The Input JSON is the file copied over in the previous step. The Output feature class is a new ArcGIS feature class, with a name of our choosing. For JSON type, be sure to select UNENCLOSED_JSON. As the unenclosed JSON that was imported does not carry information as to spatial reference, it is necessary to right click the newly-imported feature class in the Catalog - then Properties, XY Coordinate System, Geographic Coordinate Systems, Asia, Tokyo.

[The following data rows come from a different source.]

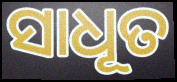
ସାଧୂତ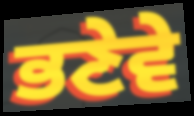
ਭਣੇਵੇ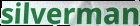
silverman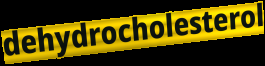
dehydrocholesterol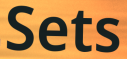
Sets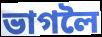
ভাগলৈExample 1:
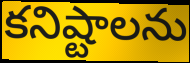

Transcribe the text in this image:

కనిష్టాలను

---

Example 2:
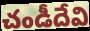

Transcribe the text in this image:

చండీదేవి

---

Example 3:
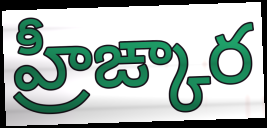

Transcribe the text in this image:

హ్రీఙ్కార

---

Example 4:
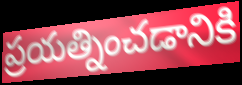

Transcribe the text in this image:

ప్రయత్నించడానికి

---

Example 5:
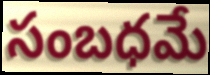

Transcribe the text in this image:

సంబధమే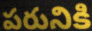
పరునికి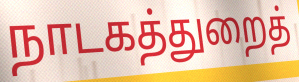
நாடகத்துறைத்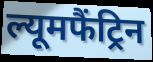
ल्यूमफैंट्रिन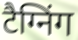
टैग्निंग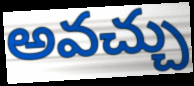
అవచ్చు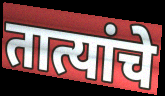
तात्यांचे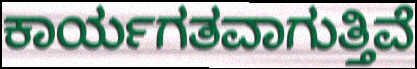
ಕಾರ್ಯಗತವಾಗುತ್ತಿವೆ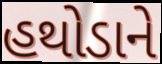
હથોડાને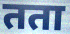
तता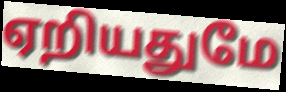
ஏறியதுமே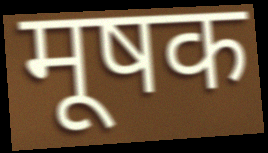
मूषकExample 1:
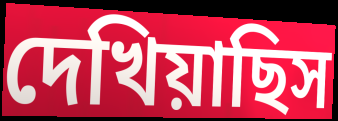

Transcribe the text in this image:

দেখিয়াছিস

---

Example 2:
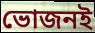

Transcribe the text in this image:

ভোজনই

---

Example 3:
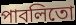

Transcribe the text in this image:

পাবলিতো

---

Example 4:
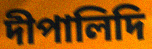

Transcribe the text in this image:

দীপালিদি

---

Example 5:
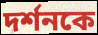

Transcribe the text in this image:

দর্শনকে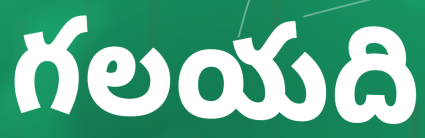
గలయదిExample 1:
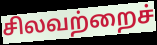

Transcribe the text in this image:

சிலவற்றைச்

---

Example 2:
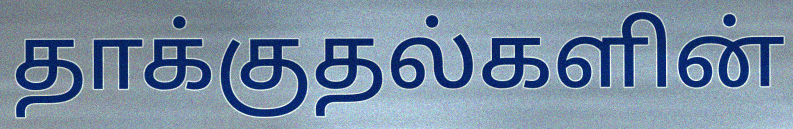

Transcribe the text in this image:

தாக்குதல்களின்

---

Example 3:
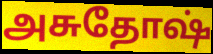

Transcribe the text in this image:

அசுதோஷ்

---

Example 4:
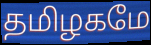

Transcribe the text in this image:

தமிழகமே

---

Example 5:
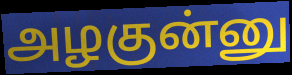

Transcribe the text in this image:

அழகுன்னு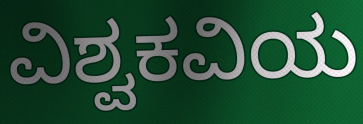
ವಿಶ್ವಕವಿಯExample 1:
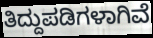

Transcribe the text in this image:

ತಿದ್ದುಪಡಿಗಳಾಗಿವೆ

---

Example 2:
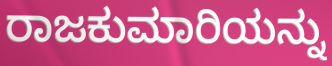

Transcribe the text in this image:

ರಾಜಕುಮಾರಿಯನ್ನು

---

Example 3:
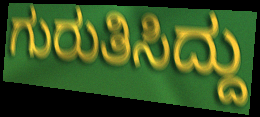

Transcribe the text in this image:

ಗುರುತಿಸಿದ್ದು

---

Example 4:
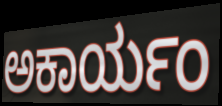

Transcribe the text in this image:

ಅಕಾರ್ಯಂ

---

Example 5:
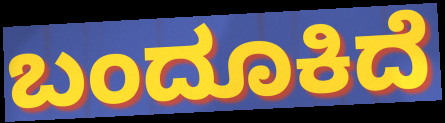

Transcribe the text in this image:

ಬಂದೂಕಿದೆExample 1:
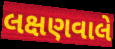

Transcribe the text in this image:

લક્ષણવાલે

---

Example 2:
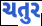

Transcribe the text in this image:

ચતુર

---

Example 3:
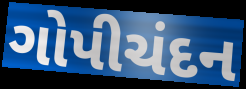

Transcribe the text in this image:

ગોપીચંદન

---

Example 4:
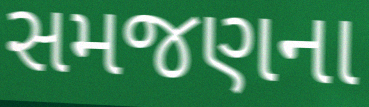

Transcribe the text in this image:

સમજણના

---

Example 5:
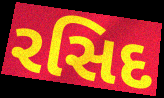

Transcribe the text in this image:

રસિદ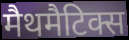
मैथमैटिक्सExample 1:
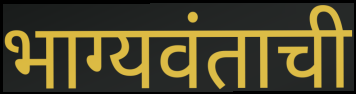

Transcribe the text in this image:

भाग्यवंताची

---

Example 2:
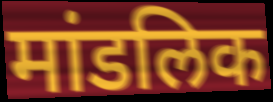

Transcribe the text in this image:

मांडलिक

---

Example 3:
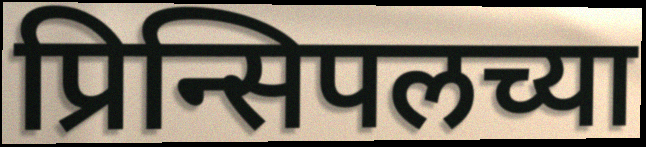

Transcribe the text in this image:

प्रिन्सिपलच्या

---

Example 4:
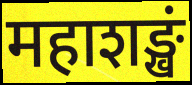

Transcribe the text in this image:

महाशङ्खं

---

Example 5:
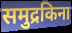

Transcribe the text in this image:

समुद्रकिना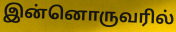
இன்னொருவரில்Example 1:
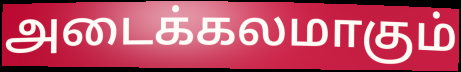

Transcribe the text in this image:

அடைக்கலமாகும்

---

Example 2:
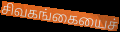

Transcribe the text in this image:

சிவகங்கையைச்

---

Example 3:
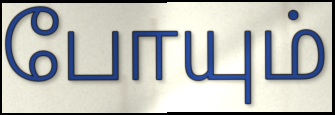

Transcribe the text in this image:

போயும்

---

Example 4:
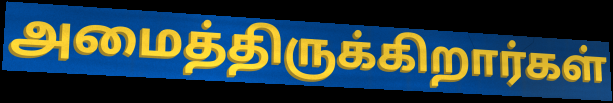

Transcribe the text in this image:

அமைத்திருக்கிறார்கள்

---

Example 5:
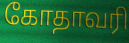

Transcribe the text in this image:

கோதாவரி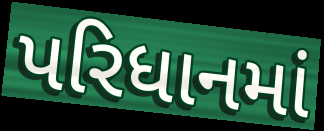
પરિધાનમાં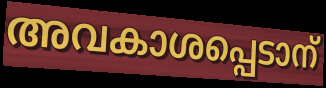
അവകാശപ്പെടാന്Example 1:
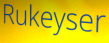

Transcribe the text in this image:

Rukeyser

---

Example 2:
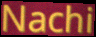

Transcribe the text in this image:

Nachi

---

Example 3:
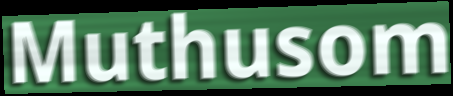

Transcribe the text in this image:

Muthusom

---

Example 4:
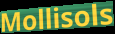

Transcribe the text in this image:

Mollisols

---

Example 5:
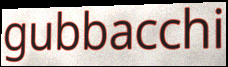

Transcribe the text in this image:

gubbacchi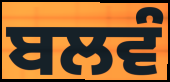
ਬਲਵੰ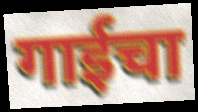
गाईचाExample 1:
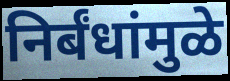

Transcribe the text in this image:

निर्बंधांमुळे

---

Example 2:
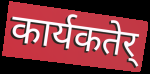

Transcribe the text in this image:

कार्यकतेर्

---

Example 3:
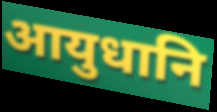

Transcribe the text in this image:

आयुधानि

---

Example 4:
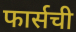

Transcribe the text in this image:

फार्सची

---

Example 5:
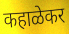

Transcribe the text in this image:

कहाळेकर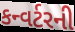
કન્વર્ટરની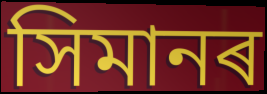
সিমানৰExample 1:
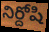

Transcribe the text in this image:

నిర్దోషి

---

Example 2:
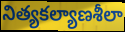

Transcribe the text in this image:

నిత్యకల్యాణశీలా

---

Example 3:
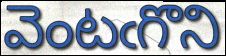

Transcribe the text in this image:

వెంటఁగొని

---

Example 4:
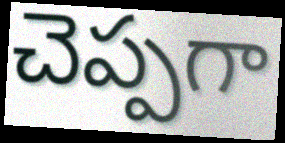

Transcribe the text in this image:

చెప్పగా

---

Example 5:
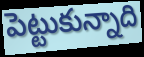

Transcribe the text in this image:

పెట్టుకున్నాదిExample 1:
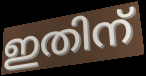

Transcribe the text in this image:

ഇതിന്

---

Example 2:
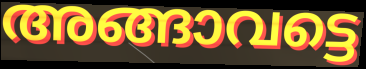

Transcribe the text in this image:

അങ്ങാവട്ടെ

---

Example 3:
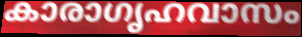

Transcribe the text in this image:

കാരാഗൃഹവാസം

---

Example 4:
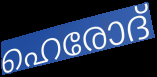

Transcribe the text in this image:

ഹെരോദ്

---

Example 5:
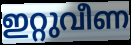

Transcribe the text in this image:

ഇറ്റുവീണ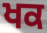
ਖਕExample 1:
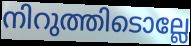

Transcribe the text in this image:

നിറുത്തിടൊല്ലേ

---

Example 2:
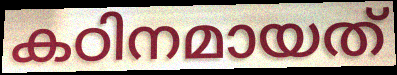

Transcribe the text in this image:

കഠിനമായത്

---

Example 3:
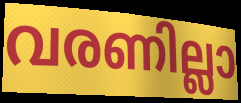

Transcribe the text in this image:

വരണില്ലാ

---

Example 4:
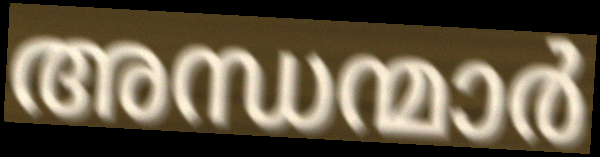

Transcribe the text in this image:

അന്ധന്മാർ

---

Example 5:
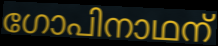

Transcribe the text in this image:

ഗോപിനാഥന്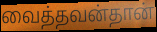
வைத்தவன்தான்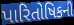
પારિતોષિકની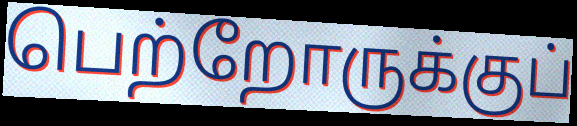
பெற்றோருக்குப்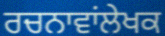
ਰਚਨਾਵਾਂਲੇਖਕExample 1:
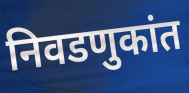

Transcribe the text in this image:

निवडणुकांत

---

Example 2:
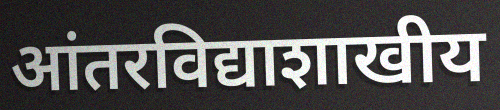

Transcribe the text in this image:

आंतरविद्याशाखीय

Finally, we used ArcMap to visualize the results in a map. As the JSON that was imported had all fields as text (rather than number), it was necessary to add an integer field for the count of the trips from each origin cell, that ended in the most common destination cell - which the ArcMap field calculator populated handily (from the text field that contained the number as character digits). Then, it was possible to use this integer-value field for symbols varying by quantity. The map shows cells that were the origin of five or more trips to a common destination cell. Cells that were the origin of 11 or trips to a common destination, are symbolized with bigger and darker purple squares, to highlight candidate areas for carpool suggestions.
A potential further study could additionally consider the following:
- The location and distance of the most-common destination cell, for each origin cell of interest;
- Time slices, as many people need to go to their destination during a specific part of the day.
The following open-source projects, from GIS Tools for Hadoop on Github, were used:
- The geometry-api-java library was used for computing equal-area grid cells.
- From spatial-framework-for-hadoop Hive UDFs were used to create geometries from raw data, and API utilities were used to import and export data from and to JSON.
- Geoprocessing tools were used from geoprocessing-tools-for-hadoop to import results into ArcMap for visualization, as well as to export a polygon of Japan for gridding.
The MapReduce calculations ran in under an hour on a single-node development instance of Hadoop. This provides a proof of concept of using a Hadoop cluster to run similar calculations on much bigger data sets.
The complete source code is available on Github.